§ **REQUESTS**
a: Please edit the write_deltalake reference: give the stretch from "A list with" through "y = letters[1:10])" again, with "num_files" changed to "file_count".
b: For each statement, say yes or no according to the write_deltalake reference, and quote the words that settle it: (i) The default mode is "append". (ii) target_file_size is measured in bytes. (iii) storage_options is a named list.

§ **PASSAGE SHOWN**
------------------------------------------------

Skip to contents

Writes data to a Delta Lake table, creating it if it doesn't exist.

Usage

write_deltalake(
  data,
  table_or_uri,
  mode = c("error", "append", "overwrite", "ignore"),
  partition_by = NULL,
  name = NULL,
  description = NULL,
  storage_options = NULL,
  schema_mode = NULL,
  target_file_size = NULL
)

Arguments

data

Data to write. Can be a data.frame, Arrow Table, Arrow RecordBatch, or any object that can be converted to an Arrow RecordBatchReader via nanoarrow::as_nanoarrow_array_stream().

table_or_uri

Character. Path to the Delta table (local filesystem or cloud storage URI).

mode

Character. How to handle existing data. One of:

  • "error" (default): Fail if table exists.

  • "append": Add new data to the table.

  • "overwrite": Replace all data in the table.

  • "ignore": Do nothing if table exists.

partition_by

Character vector. Column names to partition by (optional).

name

Character. Table name for metadata (optional, used when creating new table).

description

Character. Table description for metadata (optional).

storage_options

Named list. Storage backend options such as credentials (optional).

schema_mode

Character. How to handle schema evolution (optional). One of:

  • "overwrite": Replace the schema with the new schema.

  • "merge": Merge the new schema with the existing schema.

target_file_size

Integer. Target size in bytes for each output file (optional). When set, the writer will try to create files of approximately this size.

Value

A list with write result information:

  • version: The new version number of the table.

  • num_files: Number of files in the table after write.

Examples

if (FALSE) { # \dontrun{
# Write a data.frame to a new Delta table
df <- data.frame(x = 1:10, y = letters[1:10])
write_deltalake(df, "path/to/delta_table")

# Append data to an existing table
write_deltalake(df, "path/to/delta_table", mode = "append")

# Overwrite existing data
write_deltalake(df, "path/to/delta_table", mode = "overwrite")

# Create a partitioned table
write_deltalake(df, "path/to/delta_table", partition_by = "y")

# Write to Google Cloud Storage
write_deltalake(
  df,
  "gs://my-bucket/path/to/table",
  storage_options = list(google_service_account_path = "path/to/key.json")
)

# Write to S3
write_deltalake(
  df,
  "s3://my-bucket/path/to/table",
  storage_options = list(
    aws_access_key_id = "MY_ACCESS_KEY",
    aws_secret_access_key = "MY_SECRET_KEY",
    aws_region = "us-east-1"
  )
)

# Write to Azure Blob Storage
write_deltalake(
  df,
  "az://my-container/path/to/table",
  storage_options = list(
    azure_storage_account_name = "MY_ACCOUNT_NAME",
    azure_storage_account_key = "MY_ACCOUNT_KEY"
  )
)
} # }

------------------------------------------------

§ **RECORDED INFORMATION**
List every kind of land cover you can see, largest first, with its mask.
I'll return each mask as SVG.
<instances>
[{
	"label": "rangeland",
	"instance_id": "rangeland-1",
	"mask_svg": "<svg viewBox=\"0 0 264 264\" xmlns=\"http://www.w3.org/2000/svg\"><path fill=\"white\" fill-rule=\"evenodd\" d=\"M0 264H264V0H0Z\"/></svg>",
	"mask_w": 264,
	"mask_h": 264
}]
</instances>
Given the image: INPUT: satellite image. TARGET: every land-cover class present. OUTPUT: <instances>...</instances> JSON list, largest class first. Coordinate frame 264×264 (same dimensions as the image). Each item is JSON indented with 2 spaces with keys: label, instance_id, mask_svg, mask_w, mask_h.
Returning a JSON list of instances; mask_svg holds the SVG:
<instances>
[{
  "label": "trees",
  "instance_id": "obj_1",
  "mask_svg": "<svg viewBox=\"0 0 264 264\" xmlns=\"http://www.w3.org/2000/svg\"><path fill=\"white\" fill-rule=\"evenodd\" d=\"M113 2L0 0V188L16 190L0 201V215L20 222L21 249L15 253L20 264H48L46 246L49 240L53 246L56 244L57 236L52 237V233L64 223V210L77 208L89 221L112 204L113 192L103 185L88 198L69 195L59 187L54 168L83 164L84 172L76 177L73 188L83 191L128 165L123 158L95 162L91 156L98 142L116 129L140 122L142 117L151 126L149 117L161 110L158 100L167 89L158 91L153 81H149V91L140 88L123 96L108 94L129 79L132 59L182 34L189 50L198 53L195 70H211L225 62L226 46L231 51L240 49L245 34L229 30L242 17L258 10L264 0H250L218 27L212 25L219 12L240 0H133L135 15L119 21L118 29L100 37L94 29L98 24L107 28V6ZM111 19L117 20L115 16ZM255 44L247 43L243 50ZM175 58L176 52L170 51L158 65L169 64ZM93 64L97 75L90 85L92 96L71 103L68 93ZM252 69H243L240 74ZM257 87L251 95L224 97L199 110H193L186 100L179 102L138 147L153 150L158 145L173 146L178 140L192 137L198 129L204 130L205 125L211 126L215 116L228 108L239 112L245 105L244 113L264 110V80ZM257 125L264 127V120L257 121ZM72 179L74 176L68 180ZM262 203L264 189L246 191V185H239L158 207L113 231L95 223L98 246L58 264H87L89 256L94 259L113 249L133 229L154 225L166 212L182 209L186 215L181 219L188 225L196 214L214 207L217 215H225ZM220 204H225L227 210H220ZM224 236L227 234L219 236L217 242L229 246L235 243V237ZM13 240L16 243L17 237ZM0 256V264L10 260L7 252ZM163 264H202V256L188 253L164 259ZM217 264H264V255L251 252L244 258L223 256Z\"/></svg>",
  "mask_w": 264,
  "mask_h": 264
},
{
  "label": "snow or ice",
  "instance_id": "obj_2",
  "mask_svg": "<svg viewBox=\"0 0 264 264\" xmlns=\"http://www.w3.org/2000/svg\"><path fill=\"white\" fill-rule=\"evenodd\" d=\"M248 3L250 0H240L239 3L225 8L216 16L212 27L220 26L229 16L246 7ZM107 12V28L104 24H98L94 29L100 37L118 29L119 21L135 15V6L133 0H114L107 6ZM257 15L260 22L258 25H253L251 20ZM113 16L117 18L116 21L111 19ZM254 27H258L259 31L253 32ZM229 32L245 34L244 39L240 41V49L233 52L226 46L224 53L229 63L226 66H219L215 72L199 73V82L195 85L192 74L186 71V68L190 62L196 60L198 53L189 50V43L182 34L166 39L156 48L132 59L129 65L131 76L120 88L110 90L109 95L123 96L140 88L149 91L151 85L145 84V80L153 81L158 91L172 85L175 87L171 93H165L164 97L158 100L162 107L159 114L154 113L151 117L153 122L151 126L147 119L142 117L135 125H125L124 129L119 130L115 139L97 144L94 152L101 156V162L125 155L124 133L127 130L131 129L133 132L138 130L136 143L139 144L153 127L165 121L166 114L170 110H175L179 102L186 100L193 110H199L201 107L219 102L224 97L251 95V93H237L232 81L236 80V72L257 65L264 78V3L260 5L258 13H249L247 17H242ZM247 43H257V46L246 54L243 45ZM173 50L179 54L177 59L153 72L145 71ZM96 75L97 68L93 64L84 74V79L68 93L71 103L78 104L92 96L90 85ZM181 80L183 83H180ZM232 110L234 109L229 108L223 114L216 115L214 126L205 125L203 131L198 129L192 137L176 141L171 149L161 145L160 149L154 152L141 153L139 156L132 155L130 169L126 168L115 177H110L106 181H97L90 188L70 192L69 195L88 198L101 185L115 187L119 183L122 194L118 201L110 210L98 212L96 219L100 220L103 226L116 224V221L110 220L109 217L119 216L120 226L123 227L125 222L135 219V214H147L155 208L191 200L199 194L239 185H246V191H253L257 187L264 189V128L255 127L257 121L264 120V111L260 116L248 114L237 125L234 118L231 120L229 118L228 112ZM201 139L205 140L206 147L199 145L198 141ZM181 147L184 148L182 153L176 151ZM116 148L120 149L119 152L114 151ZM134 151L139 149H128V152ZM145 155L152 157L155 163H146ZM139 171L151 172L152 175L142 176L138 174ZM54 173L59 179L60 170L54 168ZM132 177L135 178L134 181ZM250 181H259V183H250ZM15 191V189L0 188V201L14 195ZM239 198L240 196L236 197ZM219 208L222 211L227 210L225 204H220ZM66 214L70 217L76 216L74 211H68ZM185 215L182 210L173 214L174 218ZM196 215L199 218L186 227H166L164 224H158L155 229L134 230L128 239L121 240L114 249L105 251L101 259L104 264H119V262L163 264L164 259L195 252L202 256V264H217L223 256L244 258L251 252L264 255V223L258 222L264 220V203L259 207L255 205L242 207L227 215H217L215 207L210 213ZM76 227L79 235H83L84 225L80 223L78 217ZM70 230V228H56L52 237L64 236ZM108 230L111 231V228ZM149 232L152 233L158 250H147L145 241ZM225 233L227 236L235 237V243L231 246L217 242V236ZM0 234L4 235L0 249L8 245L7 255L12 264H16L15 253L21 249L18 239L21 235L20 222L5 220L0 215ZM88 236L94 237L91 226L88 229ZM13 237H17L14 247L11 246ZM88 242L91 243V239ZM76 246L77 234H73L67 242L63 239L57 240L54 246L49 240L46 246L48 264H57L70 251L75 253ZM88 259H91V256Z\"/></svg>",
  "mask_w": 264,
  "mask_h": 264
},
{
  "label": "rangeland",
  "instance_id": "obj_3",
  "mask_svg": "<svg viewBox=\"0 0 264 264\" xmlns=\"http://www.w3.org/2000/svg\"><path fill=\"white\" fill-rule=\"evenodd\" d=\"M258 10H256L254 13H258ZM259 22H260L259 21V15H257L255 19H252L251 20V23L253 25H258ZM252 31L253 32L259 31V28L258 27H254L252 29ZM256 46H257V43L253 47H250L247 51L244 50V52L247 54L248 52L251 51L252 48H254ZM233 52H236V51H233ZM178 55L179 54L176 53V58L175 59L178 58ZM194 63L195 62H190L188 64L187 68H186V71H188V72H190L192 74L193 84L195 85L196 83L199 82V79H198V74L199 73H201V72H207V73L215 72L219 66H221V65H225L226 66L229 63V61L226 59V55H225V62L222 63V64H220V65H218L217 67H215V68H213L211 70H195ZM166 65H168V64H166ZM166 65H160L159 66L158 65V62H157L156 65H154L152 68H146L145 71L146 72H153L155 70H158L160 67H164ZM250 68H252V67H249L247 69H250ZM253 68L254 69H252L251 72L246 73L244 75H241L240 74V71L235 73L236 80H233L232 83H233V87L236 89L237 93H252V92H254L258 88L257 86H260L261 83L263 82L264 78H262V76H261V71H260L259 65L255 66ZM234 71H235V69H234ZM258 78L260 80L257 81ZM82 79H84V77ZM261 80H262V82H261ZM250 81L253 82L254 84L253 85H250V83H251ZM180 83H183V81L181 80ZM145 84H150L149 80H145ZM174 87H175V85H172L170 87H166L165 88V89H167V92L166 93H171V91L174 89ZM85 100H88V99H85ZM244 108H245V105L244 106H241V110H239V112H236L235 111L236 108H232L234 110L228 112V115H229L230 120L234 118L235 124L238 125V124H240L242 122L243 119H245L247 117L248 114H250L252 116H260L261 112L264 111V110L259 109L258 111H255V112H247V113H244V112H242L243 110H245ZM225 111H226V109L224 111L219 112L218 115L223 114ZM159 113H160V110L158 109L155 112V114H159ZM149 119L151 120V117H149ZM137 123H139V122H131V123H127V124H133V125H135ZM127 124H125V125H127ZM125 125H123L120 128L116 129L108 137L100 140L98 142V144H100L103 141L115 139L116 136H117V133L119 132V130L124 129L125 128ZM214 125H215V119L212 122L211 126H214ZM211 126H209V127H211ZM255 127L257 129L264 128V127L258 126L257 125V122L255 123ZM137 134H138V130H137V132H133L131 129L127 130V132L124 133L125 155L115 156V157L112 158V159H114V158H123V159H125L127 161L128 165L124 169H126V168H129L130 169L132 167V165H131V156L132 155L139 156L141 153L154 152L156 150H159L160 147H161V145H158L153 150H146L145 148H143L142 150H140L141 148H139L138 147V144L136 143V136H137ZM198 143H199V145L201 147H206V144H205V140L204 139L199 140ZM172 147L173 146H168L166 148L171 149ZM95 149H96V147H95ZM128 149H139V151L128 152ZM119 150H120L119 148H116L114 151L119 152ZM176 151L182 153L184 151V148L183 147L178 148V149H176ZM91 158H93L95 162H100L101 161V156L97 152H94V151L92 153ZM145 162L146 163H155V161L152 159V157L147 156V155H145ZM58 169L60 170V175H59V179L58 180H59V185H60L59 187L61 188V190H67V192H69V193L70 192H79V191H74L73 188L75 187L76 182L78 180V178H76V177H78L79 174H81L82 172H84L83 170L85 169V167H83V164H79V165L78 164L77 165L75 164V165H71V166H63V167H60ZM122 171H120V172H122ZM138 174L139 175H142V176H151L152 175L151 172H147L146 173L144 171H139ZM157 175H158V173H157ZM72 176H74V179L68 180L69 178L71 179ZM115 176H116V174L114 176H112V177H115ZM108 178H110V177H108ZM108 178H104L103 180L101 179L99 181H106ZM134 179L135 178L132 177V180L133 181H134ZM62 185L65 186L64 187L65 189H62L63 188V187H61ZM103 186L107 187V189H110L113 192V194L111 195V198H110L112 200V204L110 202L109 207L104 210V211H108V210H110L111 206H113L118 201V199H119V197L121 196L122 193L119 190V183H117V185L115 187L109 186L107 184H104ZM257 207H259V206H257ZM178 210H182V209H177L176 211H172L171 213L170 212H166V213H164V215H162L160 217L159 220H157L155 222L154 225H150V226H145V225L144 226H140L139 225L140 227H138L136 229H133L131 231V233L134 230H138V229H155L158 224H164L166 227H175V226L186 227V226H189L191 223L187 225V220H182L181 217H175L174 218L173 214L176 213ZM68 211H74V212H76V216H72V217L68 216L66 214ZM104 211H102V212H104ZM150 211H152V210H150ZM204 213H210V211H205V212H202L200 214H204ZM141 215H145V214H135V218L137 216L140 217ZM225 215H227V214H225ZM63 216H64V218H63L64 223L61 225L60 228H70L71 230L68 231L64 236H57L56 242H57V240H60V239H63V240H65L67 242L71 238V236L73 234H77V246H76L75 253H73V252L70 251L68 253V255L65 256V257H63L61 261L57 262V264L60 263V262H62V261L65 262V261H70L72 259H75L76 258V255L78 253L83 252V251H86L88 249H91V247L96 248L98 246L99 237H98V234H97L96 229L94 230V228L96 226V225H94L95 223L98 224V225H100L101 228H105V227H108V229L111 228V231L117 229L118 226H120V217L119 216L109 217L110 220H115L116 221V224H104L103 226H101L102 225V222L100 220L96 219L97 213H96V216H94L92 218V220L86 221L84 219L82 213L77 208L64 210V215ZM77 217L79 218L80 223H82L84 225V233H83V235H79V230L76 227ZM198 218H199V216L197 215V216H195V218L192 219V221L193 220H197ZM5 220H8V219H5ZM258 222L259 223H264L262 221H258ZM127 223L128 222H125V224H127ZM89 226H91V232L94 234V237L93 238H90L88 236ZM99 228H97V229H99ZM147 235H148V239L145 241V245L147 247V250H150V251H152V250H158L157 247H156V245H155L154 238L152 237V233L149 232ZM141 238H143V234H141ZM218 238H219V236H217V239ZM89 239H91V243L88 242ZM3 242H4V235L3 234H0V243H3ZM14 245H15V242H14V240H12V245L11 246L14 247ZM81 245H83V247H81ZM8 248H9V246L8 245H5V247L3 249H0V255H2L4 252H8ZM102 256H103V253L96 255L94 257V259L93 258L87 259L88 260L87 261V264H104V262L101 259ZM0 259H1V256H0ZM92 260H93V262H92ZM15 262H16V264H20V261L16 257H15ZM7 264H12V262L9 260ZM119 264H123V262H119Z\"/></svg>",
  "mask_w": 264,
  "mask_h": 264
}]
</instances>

------------------------------------------------

§ **SOLUTIONS TO THE TASKS**
a:
A list with write result information:

  • version: The new version number of the table.

  • file_count: Number of files in the table after write.

Examples

if (FALSE) { # \dontrun{
# Write a data.frame to a new Delta table
df <- data.frame(x = 1:10, y = letters[1:10])

b:
(i) No: "• "error" (default): Fail if table exists."
(ii) Yes: "Integer. Target size in bytes for each output file (optional)."
(iii) Yes: "Named list. Storage backend options such as credentials (optional)."